Start of Block
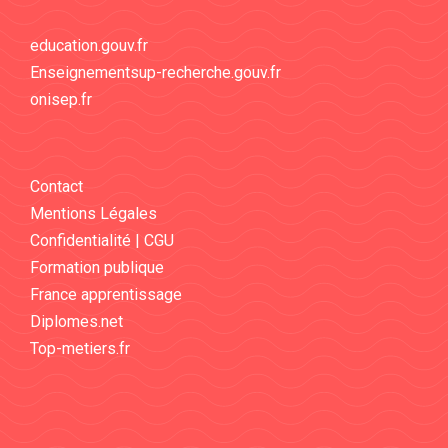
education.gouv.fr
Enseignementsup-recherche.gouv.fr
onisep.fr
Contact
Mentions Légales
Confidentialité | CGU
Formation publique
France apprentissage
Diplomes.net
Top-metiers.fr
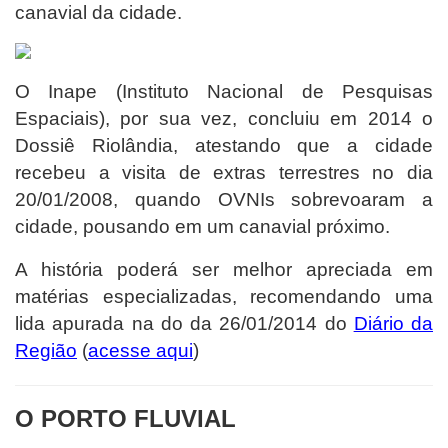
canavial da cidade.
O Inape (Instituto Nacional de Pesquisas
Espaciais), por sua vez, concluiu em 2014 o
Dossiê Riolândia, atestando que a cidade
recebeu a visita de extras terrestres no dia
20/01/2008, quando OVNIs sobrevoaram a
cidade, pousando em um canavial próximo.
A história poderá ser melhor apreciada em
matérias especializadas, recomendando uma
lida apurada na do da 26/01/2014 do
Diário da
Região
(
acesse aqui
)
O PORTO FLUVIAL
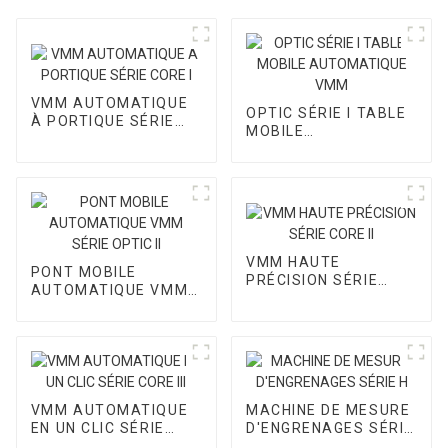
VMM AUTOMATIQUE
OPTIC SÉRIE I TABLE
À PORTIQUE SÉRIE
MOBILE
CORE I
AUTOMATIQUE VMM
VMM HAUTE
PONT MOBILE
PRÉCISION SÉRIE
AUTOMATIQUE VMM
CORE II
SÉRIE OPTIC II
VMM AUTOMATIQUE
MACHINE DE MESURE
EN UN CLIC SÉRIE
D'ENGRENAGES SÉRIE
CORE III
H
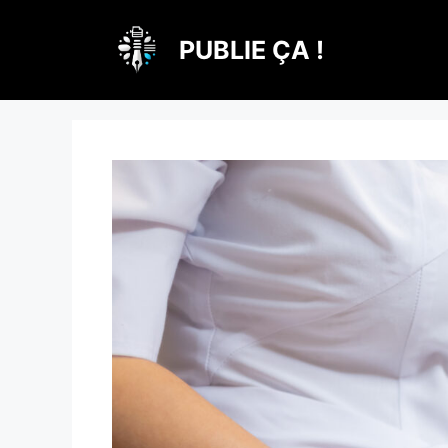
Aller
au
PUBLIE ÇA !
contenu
End of Block
Start of Block
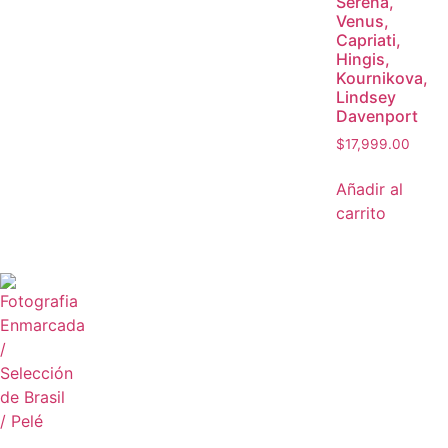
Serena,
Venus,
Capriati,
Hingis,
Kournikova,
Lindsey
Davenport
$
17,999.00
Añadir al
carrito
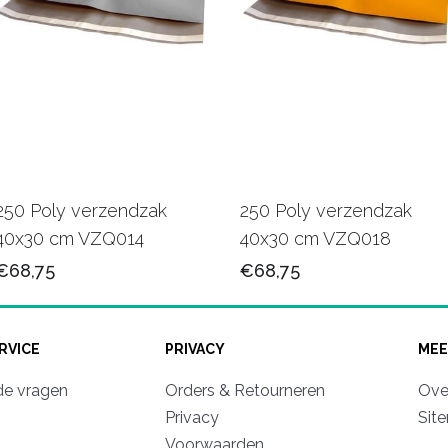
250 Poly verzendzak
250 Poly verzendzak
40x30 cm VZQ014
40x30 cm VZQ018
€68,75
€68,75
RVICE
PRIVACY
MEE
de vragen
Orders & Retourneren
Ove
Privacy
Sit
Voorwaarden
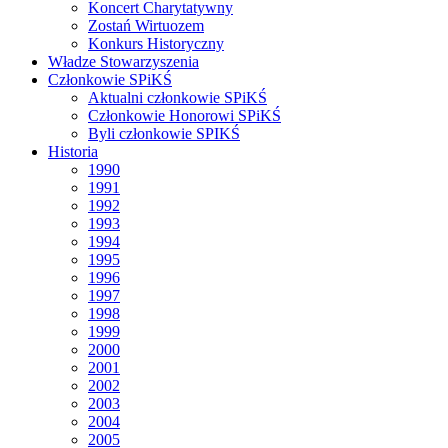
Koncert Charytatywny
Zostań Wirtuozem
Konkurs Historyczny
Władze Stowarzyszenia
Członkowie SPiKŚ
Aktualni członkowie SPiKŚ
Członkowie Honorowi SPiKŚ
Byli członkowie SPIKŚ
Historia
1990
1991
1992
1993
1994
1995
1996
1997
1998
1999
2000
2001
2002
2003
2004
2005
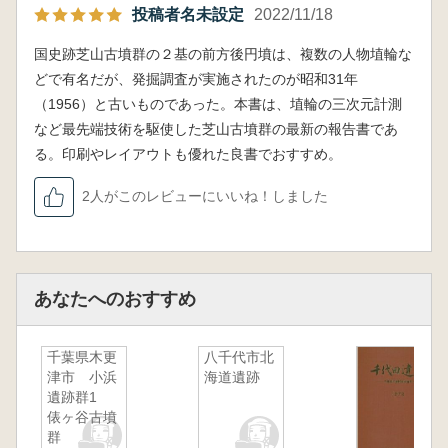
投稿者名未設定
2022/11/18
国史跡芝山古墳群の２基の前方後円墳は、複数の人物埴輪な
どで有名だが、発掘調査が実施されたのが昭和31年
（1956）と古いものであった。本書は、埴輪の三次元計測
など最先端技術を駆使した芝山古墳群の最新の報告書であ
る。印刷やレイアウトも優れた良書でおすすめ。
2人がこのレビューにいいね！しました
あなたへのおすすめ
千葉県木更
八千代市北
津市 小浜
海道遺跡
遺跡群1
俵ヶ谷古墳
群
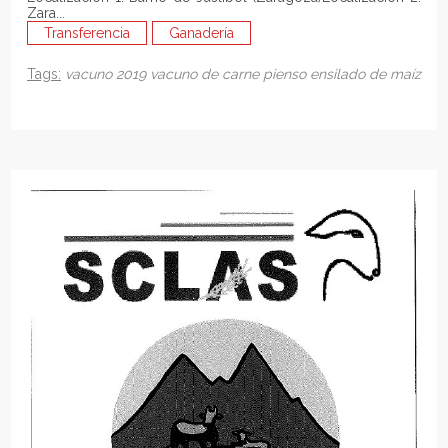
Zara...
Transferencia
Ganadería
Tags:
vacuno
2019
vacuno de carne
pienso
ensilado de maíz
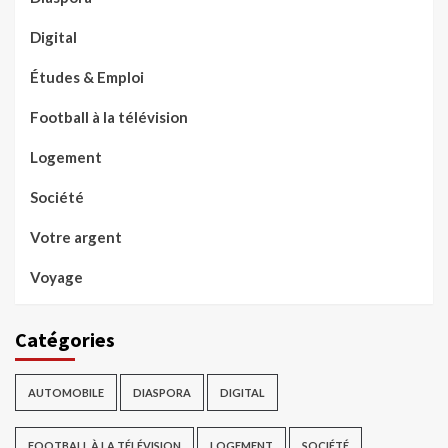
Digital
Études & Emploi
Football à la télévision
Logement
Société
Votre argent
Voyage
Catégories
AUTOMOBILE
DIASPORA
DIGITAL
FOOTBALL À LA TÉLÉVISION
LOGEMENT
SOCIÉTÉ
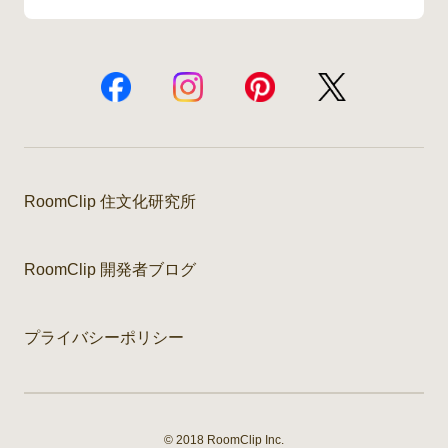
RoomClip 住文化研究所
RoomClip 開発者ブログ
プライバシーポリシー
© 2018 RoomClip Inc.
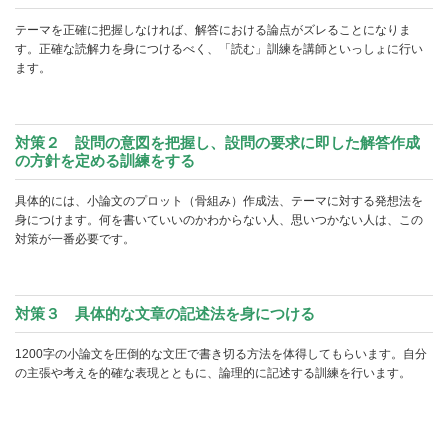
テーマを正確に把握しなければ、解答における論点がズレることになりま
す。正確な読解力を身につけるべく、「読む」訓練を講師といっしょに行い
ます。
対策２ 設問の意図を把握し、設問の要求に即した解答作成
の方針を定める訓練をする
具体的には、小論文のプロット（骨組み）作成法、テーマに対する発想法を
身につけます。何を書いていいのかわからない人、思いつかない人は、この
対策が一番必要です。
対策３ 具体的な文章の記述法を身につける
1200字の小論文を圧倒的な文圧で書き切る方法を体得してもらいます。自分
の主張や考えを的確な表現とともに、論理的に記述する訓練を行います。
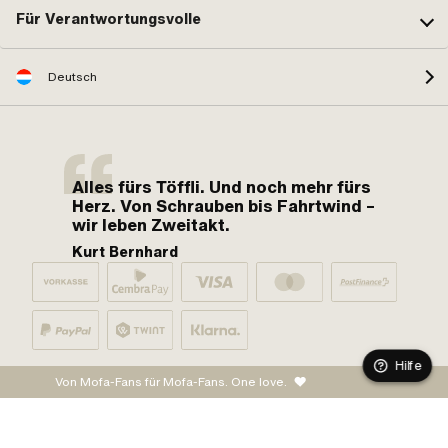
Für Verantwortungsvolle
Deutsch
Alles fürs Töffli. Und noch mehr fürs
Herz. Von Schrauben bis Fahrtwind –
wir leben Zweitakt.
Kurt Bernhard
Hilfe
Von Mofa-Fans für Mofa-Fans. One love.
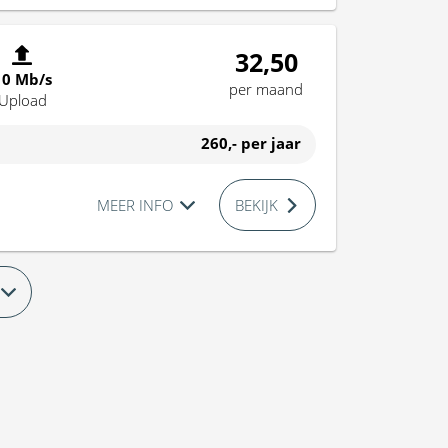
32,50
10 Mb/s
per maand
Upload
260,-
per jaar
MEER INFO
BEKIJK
End of Block
Start of Block
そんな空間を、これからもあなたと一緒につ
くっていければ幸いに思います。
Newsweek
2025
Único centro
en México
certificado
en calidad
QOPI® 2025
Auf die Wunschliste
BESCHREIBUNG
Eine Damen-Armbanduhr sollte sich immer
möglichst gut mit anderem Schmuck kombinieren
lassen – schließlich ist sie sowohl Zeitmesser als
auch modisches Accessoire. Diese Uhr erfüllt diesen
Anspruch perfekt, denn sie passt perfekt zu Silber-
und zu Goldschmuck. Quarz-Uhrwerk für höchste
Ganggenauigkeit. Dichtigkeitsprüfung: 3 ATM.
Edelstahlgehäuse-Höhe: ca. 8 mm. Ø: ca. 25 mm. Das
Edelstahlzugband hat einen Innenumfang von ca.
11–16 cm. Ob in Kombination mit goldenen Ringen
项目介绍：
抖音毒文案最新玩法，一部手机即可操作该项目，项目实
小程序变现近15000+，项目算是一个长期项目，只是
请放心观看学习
End of Block
*WHAT YOU HAVE TO DO*: Copy out all lines of the material above in which "cidade" occurs.

*WORKED SOLUTION*:
canavial da cidade.
Dossiê Riolândia, atestando que a cidade
cidade, pousando em um canavial próximo.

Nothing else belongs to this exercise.